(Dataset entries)
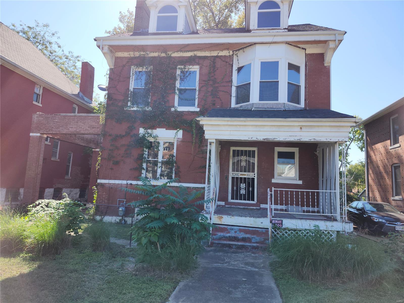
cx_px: 202
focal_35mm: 23
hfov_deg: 73.9
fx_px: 268
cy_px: 152
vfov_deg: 58.9
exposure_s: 1/734
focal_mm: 5.54
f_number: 1.8
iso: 25
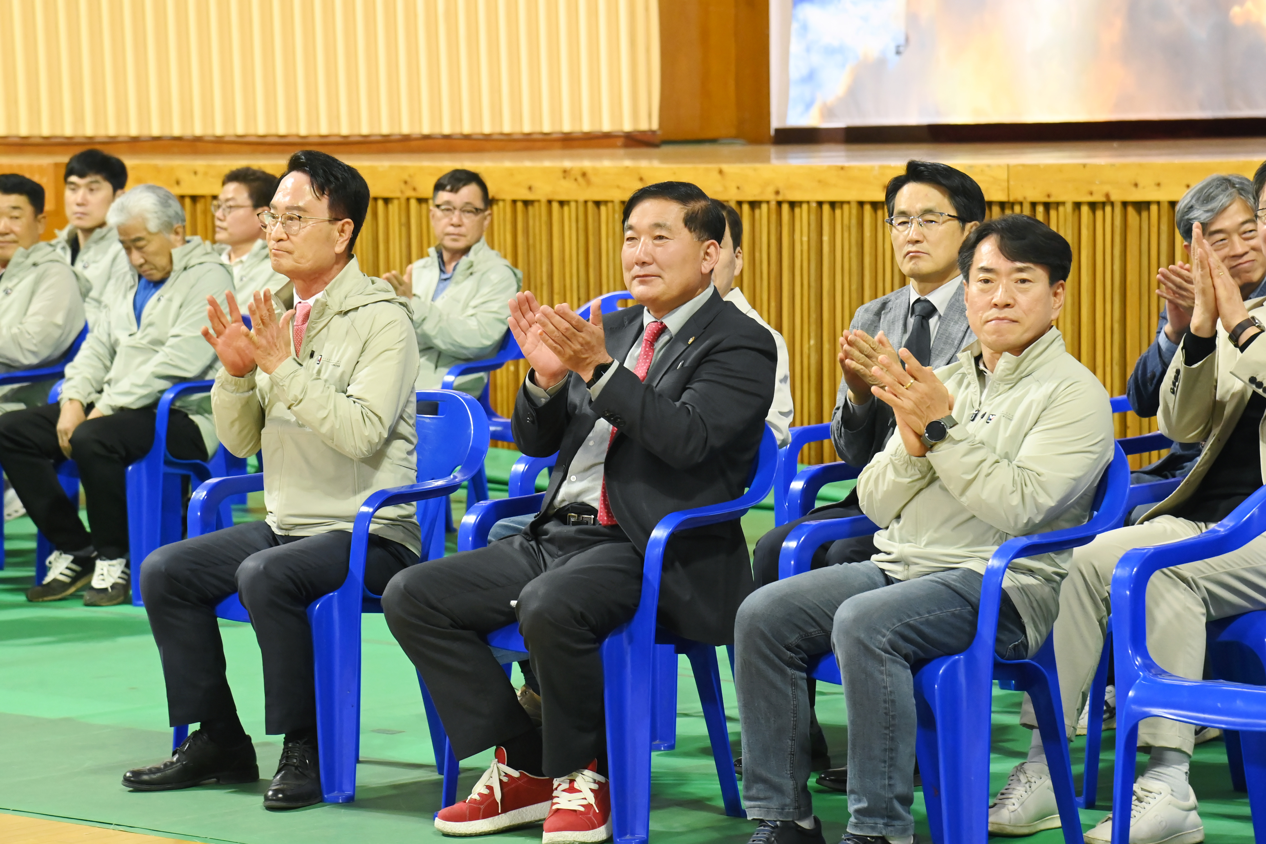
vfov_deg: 11.4
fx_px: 4220
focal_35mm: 120
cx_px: 633
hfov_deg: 17.1
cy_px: 422
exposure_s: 1/250
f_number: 7.1
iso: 5000
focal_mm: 120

» **ABOUT THIS TASK**: Copy exactly the line containing "fx_px: 4220" and every line after it, ending with the last line of the records above.

» **RESPONSE TO THE EXERCISE**:
fx_px: 4220
focal_35mm: 120
cx_px: 633
hfov_deg: 17.1
cy_px: 422
exposure_s: 1/250
f_number: 7.1
iso: 5000
focal_mm: 120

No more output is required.